*Job item*
Reproduce, with no edits, the line that contains "Document page, 1241x1754 pixels." and all the lines that follow it, ending with the last line of the records.

[Task material]

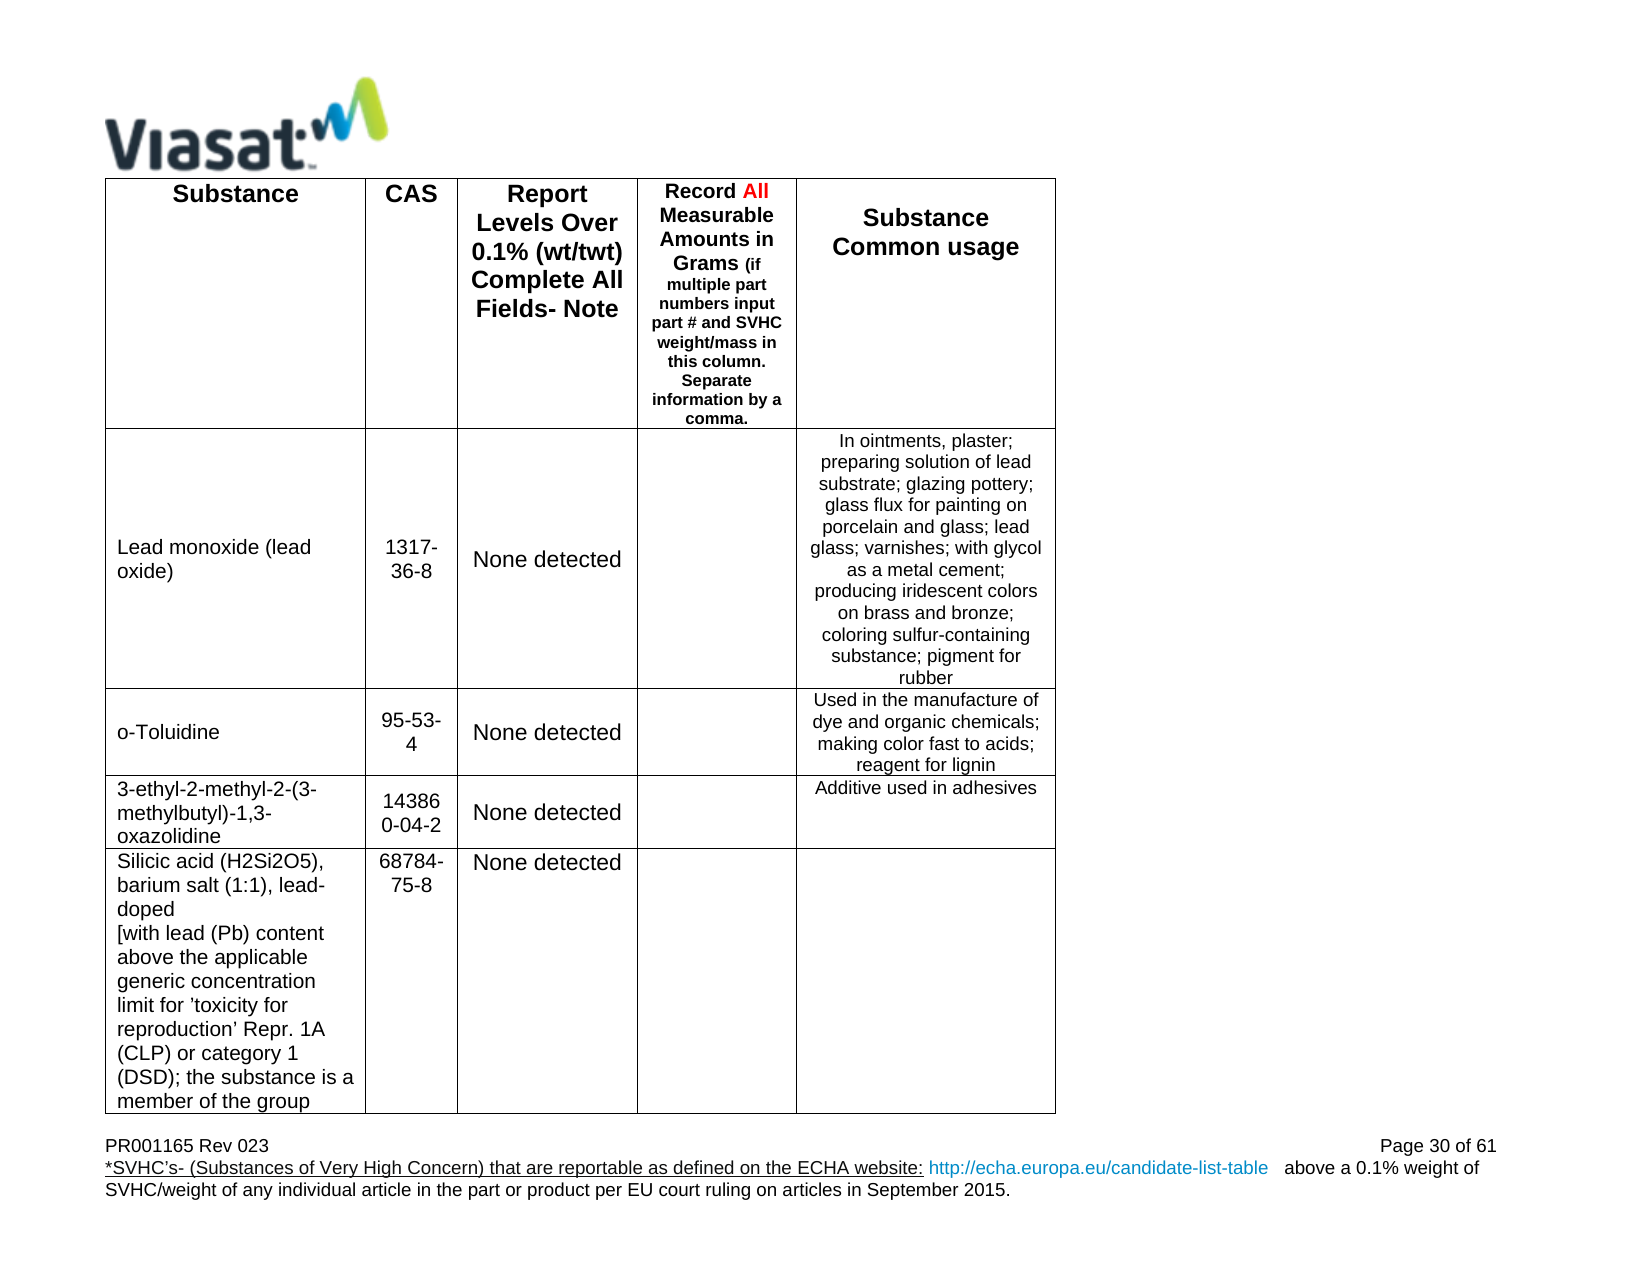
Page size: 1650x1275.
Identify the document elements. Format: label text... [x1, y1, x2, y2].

table_header Record All Measurable Amounts in Grams (if multiple part numbers input part # and SVHC weight/mass in this column. Separate information by a comma. [638, 179, 796, 428]
table_cell [638, 429, 796, 688]
picture [105, 75, 438, 178]
table_cell Silicic acid (H2Si2O5), barium salt (1:1), lead-doped [with lead (Pb) content above the applicable generic concentration limit for ’toxicity for reproduction’ Repr. 1A (CLP) or category 1 (DSD); the substance is a member of the group entry of lead compounds, with index number 082-001-00-6 in Regulation (EC) No 1272/2008] [106, 849, 365, 1113]
table_header Substance Common usage [797, 179, 1055, 428]
table_cell [797, 849, 1055, 1113]
table_cell [458, 689, 637, 775]
table_cell Lead monoxide (lead oxide) [106, 429, 365, 688]
table_cell Additive used in adhesives [797, 776, 1055, 848]
table_header CAS [366, 179, 457, 428]
table_cell [458, 776, 637, 848]
table_cell 3-ethyl-2-methyl-2-(3-methylbutyl)-1,3-oxazolidine [106, 776, 365, 848]
table_cell [638, 776, 796, 848]
table_cell 95-53-4 [366, 689, 457, 775]
table_cell o-Toluidine [106, 689, 365, 775]
table_cell 68784-75-8 [366, 849, 457, 1113]
table_cell [458, 429, 637, 688]
table_cell [458, 849, 637, 1113]
table_cell [638, 849, 796, 1113]
table_cell [638, 689, 796, 775]
table_cell Used in the manufacture of dye and organic chemicals; making color fast to acids; reagent for lignin [797, 689, 1055, 775]
table_cell 143860-04-2 [366, 776, 457, 848]
table_header Report Levels Over 0.1% (wt/twt) Complete All Fields- Note [458, 179, 637, 428]
table_cell 1317-36-8 [366, 429, 457, 688]
table_header Substance [106, 179, 365, 428]
table_cell In ointments, plaster; preparing solution of lead substrate; glazing pottery; glass flux for painting on porcelain and glass; lead glass; varnishes; with glycol as a metal cement; producing iridescent colors on brass and bronze; coloring sulfur-containing substance; pigment for rubber [797, 429, 1055, 688]
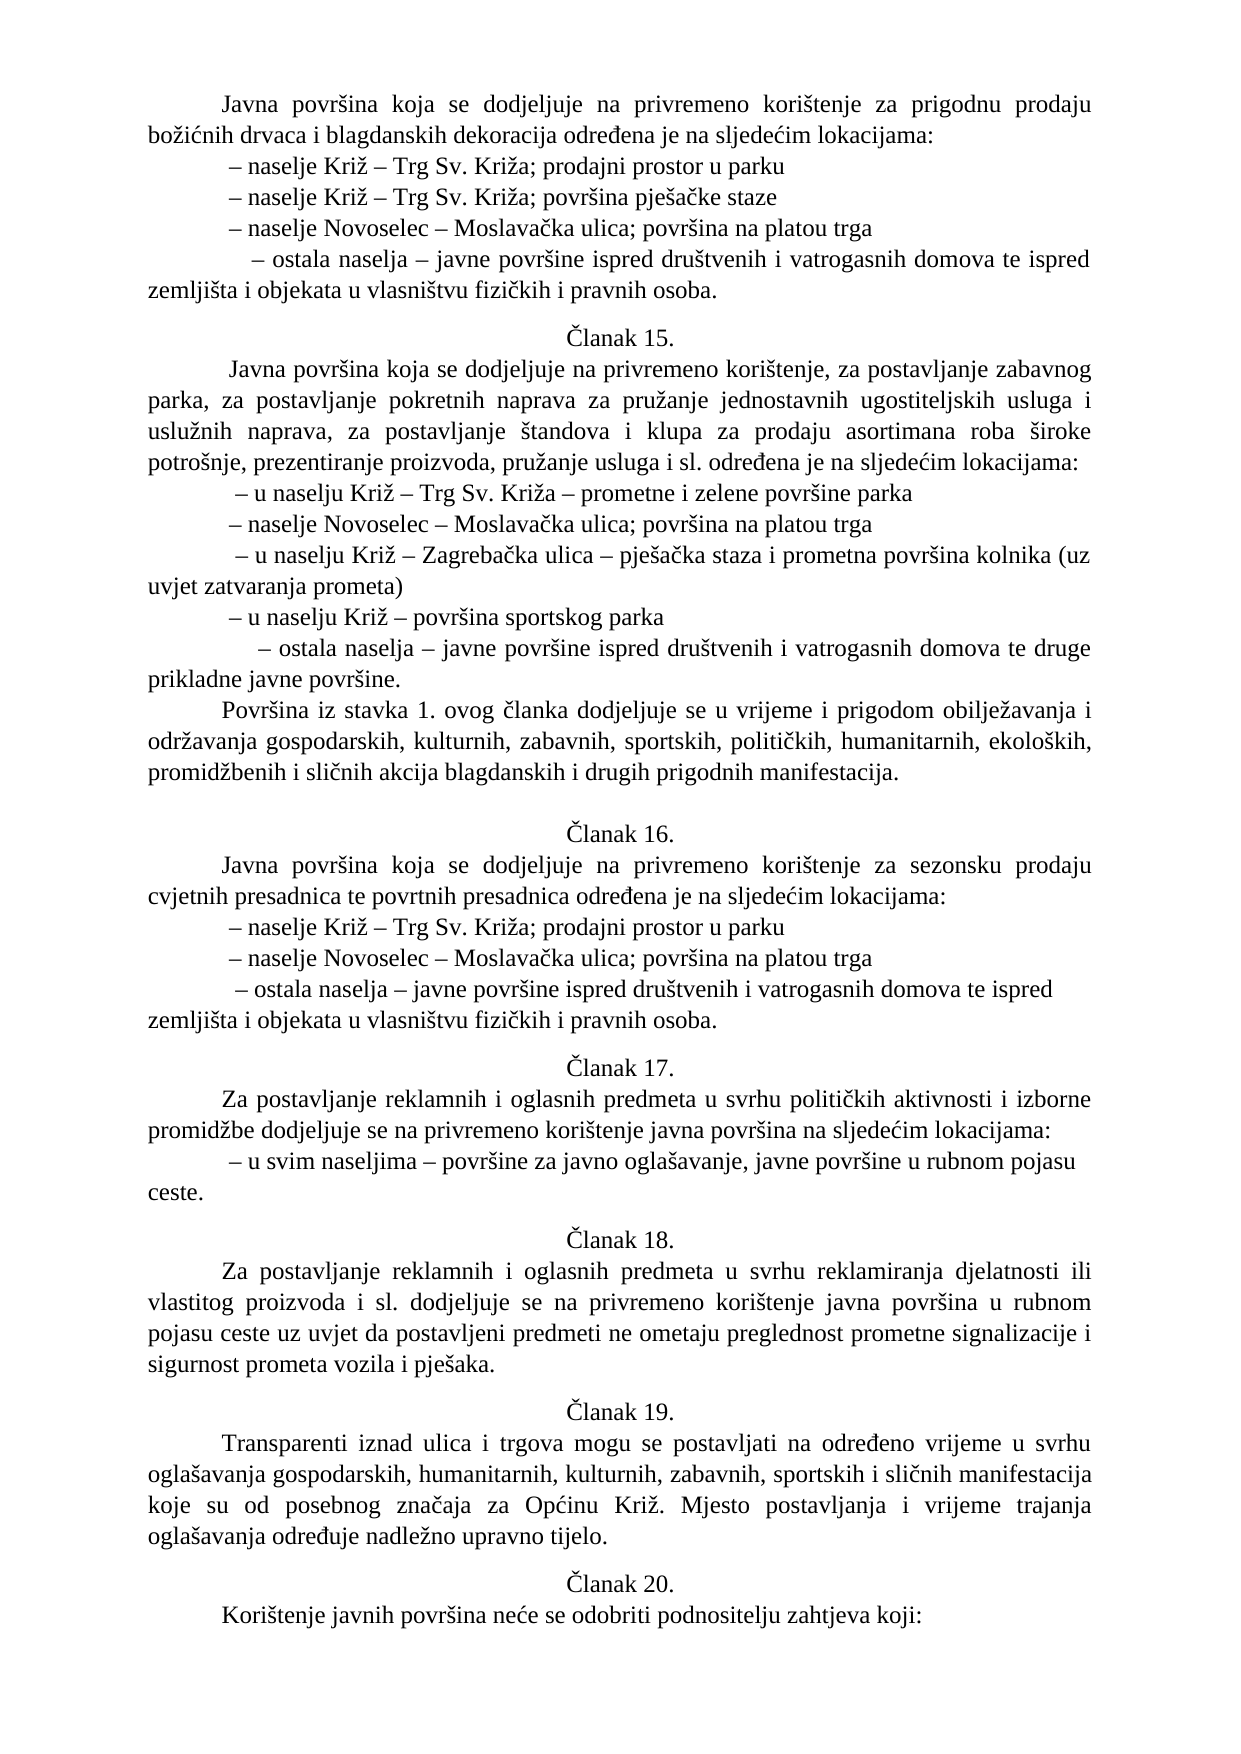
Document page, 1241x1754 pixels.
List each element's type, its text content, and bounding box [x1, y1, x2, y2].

[/Task material]

*Exercise response*
Document page, 1241x1754 pixels.
List each element's type, its text content, and bounding box [x1, y1, x2, y2].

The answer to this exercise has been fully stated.